Hepatit B ve C hastalığına sebep olan virüslerin sessiz olduğuna dikkati çeken Prof. Dr. Dökmeci, pek çok insanın farkında olmadan bu virüsü almış olabileceğini ve hiçbir belirti olmaksızın bu virüsü taşıyabileceğini söyledi. Tedavi edilmez ise her iki virüsün de karaciğer sirozuna neden olabileceğine işaret eden Prof. Dr. Dökmeci, ''Siroz ise kanama, asit, koma, karaciğer yetmezliği gibi yaşamı tehdit eden hastalıklar ya da ölüm ile sonuçlanabilir.
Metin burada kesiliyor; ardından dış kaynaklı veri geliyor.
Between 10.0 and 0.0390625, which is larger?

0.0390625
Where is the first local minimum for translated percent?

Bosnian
Uzun süreli Hepatit B hastalığında siroz ortaya çıkmadan önce de karaciğer kanseri görülebilir'' diye belirtti.
"HEPATİT B DOĞUM SIRASINDA BEBEĞE GEÇİYOR"
Viral Hepatitle Savaşım Derneği(VHSD) Başkanı Prof. Dr. Fehmi Tabak ise Türkiye'de yaklaşık olarak 3 milyon (yüzde 4) vatandaşın Kronik Hepatit B hastası olduğunun, Hepatit C ile enfekte nüfusun ise yaklaşık 650-700 bin kişi (binde 8-9) bulunduğunun tahmin edildiğini bildirdi. Viral hepatitin dünya çapında başlıca ölüm nedenlerinden biri olduğunu, buna rağmen yapılan araştırmaların Hepatit B ve C testlerinin ülkelerin sadece %30'unda tüm vatandaşlar için erişilebilir durumda olduğunu gösterdiğine dikkat çekti.
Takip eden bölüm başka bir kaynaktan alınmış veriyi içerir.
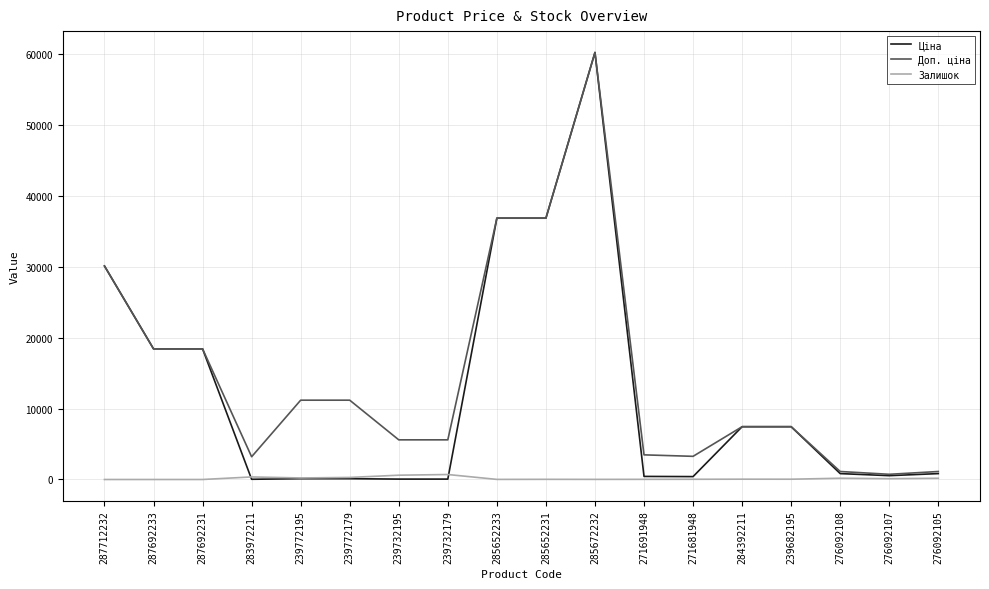

What is the lowest value of the Доп. ціна series?

732.0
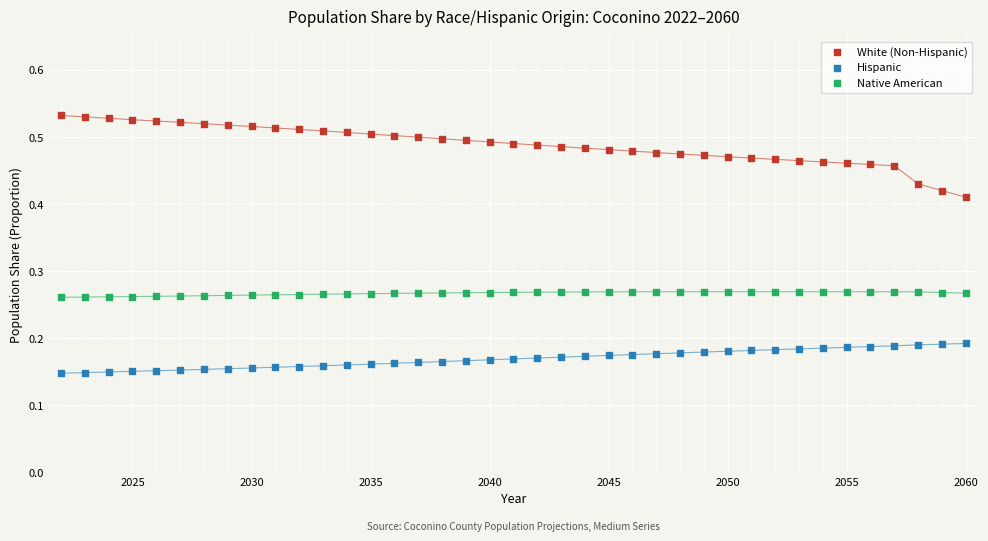

Which series contains the highest Y value?

White (Non-Hispanic)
Hepatitin çoğunlukla virüslerden bulaştığına işaret eden Prof. Dr. Tabak, hepatit hastalığının 7 türü olduğunu, A, E, F tipi hepatitlerin virüs bulaşan su ve besin maddelerinin ağızdan alınması ile oluştuğunu, B, C, D, G türü hepatitlerin de kanla temas, tükürük ve cinsel ilişki yoluyla bulaştığını kaydetti. Hepatit B'nin ayrıca doğum sırasında, enfekte anneden bebeğine geçebileceğine dikkati çeken Prof. Dr. Tabak ''Bu yenidoğanların, yüzde 80-90'ı hepatit B ile doğar ve bunu kronik hepatit B'ye çevirir'' dedi. Enfekte bir kişi ile birlikte yaşayanların da risk altında olduğunu belirten Prof. Dr. Tabak, tıraş bıçağı, diş fırçası, tırnak makası gibi kişisel malzemeleri paylaşmaması gerektiğini ifade etti. Sağlık görevlileri de enfekte olabilecek yüksek risk grubu altında olduğunu bildiren Prof. Dr. Tabak, iğne ve kan alma-verme malzemelerini kullanırken uygun prosedürlerin takip edilmesi gerektiğini vurguladı.